Happy New Year to all. And let's try something new.
Many Fed customers (especially DOD) have to document exceptions made to their security settings in order for various SolarWinds products to be installed and configured to work. Can you tell us your top 2 or 3 items that cause this type of "friction" during the installation of SolarWinds products?
For example: before NCM version 7.2.0 many DOD customers had to document and get approval for a DISA STIG Category 1 vulnerability exception in order to run automated jobs - even the critical daily config backup. The root cause was that NCM (before V7.2.0) used Windows Task Scheduler for automated jobs; and Windows Task Scheduler required the storing of a user name and password in a way that apparently is not very secure. So disabling the Microsoft Windows Task Scheduler on the NCM server disabled the automated backup of configurations. If you use NCM then you know the automated daily/weekly backups is likely the key reason to use it, so clearly this was really bad for NCM customers.

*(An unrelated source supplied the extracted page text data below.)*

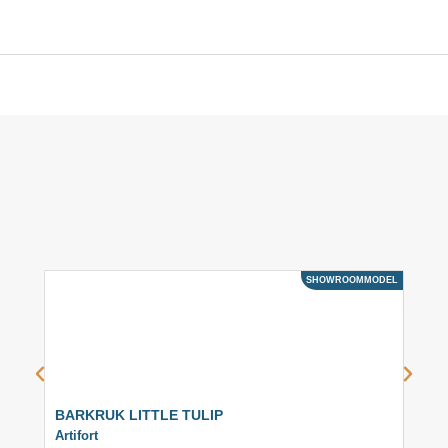
SHOWROOMMODEL
ACTIE
BARKRUK LITTLE TULIP
BAR
Artifort
Artifo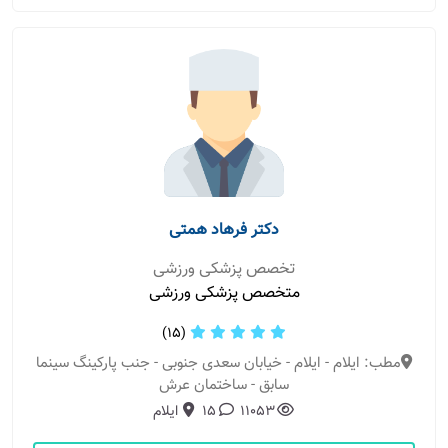
دکتر فرهاد همتی
تخصص پزشکی ورزشی
متخصص پزشکی ورزشی
(15)
مطب: ایلام - ایلام - خیابان سعدی جنوبی - جنب پارکینگ سینما
سابق - ساختمان عرش
11053
15
ایلام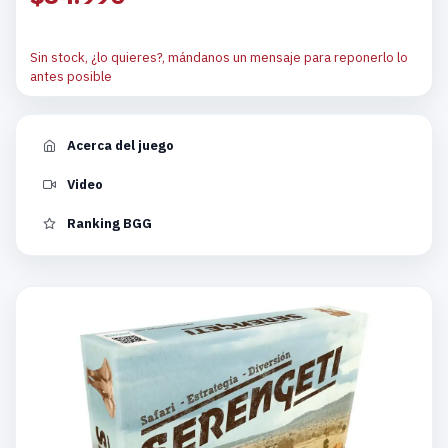
Sin stock, ¿lo quieres?, mándanos un mensaje para reponerlo lo
antes posible
Acerca del juego
Video
Ranking BGG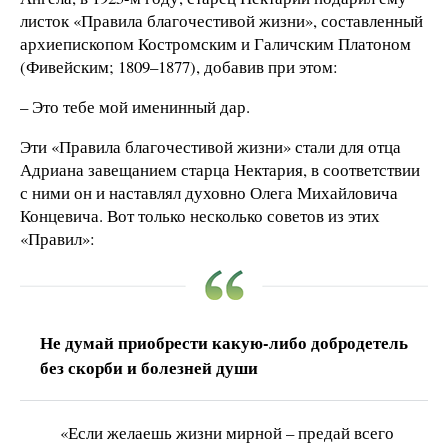
листок «Правила благочестивой жизни», составленный
архиепископом Костромским и Галичским Платоном
(Фивейским; 1809–1877), добавив при этом:
– Это тебе мой именинный дар.
Эти «Правила благочестивой жизни» стали для отца
Адриана завещанием старца Нектария, в соответствии
с ними он и наставлял духовно Олега Михайловича
Концевича. Вот только несколько советов из этих
«Правил»:
Не думай приобрести какую-либо добродетель
без скорби и болезней души
«Если желаешь жизни мирной – предай всего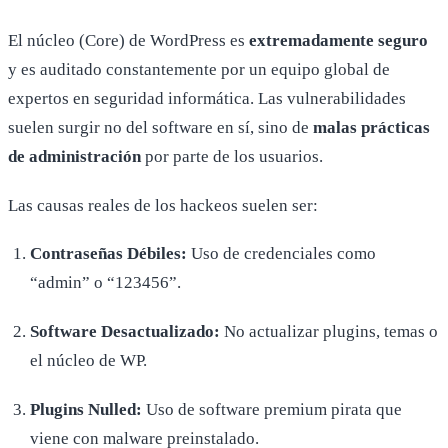
El núcleo (Core) de WordPress es
extremadamente seguro
y es auditado constantemente por un equipo global de
expertos en seguridad informática. Las vulnerabilidades
suelen surgir no del software en sí, sino de
malas prácticas
de administración
por parte de los usuarios.
Las causas reales de los hackeos suelen ser:
Contraseñas Débiles:
Uso de credenciales como
“admin” o “123456”.
Software Desactualizado:
No actualizar plugins, temas o
el núcleo de WP.
Plugins Nulled:
Uso de software premium pirata que
viene con malware preinstalado.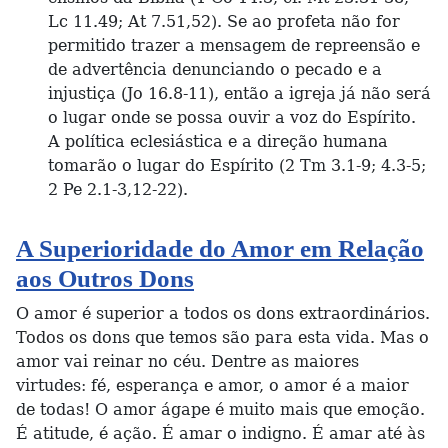
Lc 11.49; At 7.51,52). Se ao profeta não for
permitido trazer a mensagem de repreensão e
de advertência denunciando o pecado e a
injustiça (Jo 16.8-11), então a igreja já não será
o lugar onde se possa ouvir a voz do Espírito.
A política eclesiástica e a direção humana
tomarão o lugar do Espírito (2 Tm 3.1-9; 4.3-5;
2 Pe 2.1-3,12-22).
A Superioridade do Amor em Relação
aos Outros Dons
O amor é superior a todos os dons extraordinários.
Todos os dons que temos são para esta vida. Mas o
amor vai reinar no céu. Dentre as maiores
virtudes: fé, esperança e amor, o amor é a maior
de todas! O amor ágape é muito mais que emoção.
É atitude, é ação. É amar o indigno. É amar até às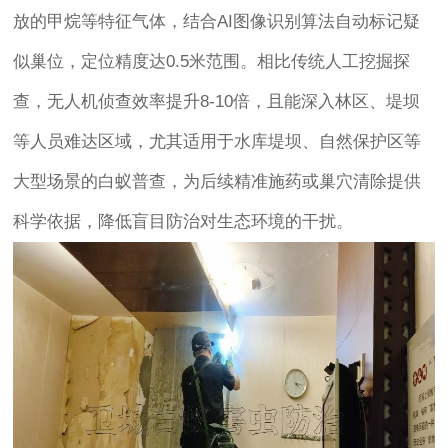
放的甲烷等特征气体，结合AI图像识别算法自动标记疑
似巢位，定位精度达0.5米范围。相比传统人工挖掘探
查，无人机侦查效率提升8-10倍，且能深入林区、堤坝
等人员难达区域，尤其适用于水库堤坝、自然保护区等
大型场景的白蚁普查，为后续精准施药或巢穴清除提供
科学依据，降低盲目防治对生态环境的干扰。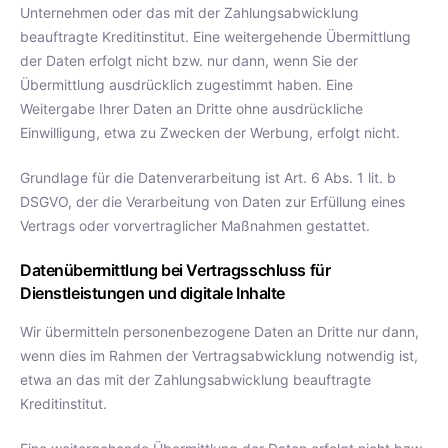
Unternehmen oder das mit der Zahlungsabwicklung
beauftragte Kreditinstitut. Eine weitergehende Übermittlung
der Daten erfolgt nicht bzw. nur dann, wenn Sie der
Übermittlung ausdrücklich zugestimmt haben. Eine
Weitergabe Ihrer Daten an Dritte ohne ausdrückliche
Einwilligung, etwa zu Zwecken der Werbung, erfolgt nicht.
Grundlage für die Datenverarbeitung ist Art. 6 Abs. 1 lit. b
DSGVO, der die Verarbeitung von Daten zur Erfüllung eines
Vertrags oder vorvertraglicher Maßnahmen gestattet.
Datenübermittlung bei Vertragsschluss für
Dienstleistungen und digitale Inhalte
Wir übermitteln personenbezogene Daten an Dritte nur dann,
wenn dies im Rahmen der Vertragsabwicklung notwendig ist,
etwa an das mit der Zahlungsabwicklung beauftragte
Kreditinstitut.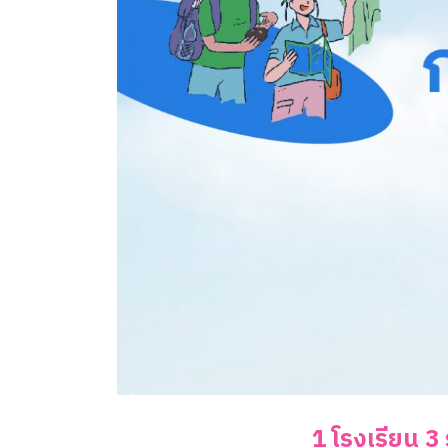
1 โรงเรียน 3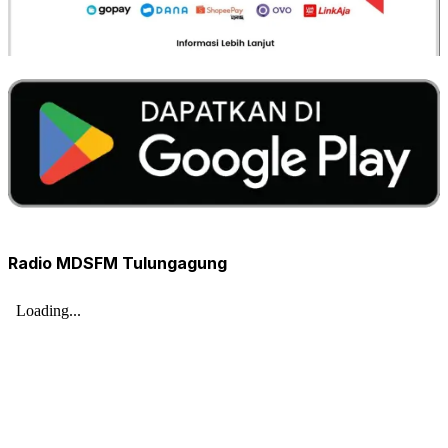
Radio MDSFM Tulungagung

Several customers reached out to SolarWinds to ask us to fix this security vulnerability to "reduce friction" during the installation / implementation process. With the release of NCM 7.2 last summer this problem was resolved.
Another recent example is the type of DB connection caused "friction" for a DOD customer. Apparently connecting to SQL Server via "Windows Authentication mode" is a compliance requirement, while NCM requires the use of "mixed mode authentication". So the customer has to document the exception, get it approved, etc...
This might open a big can of worms, but for those of you that are Federal IT professionals, what are the top 2 or 3 issues that cause friction when installing SolarWinds products?
Feel free to send me a private message if you don't want to make your issues public.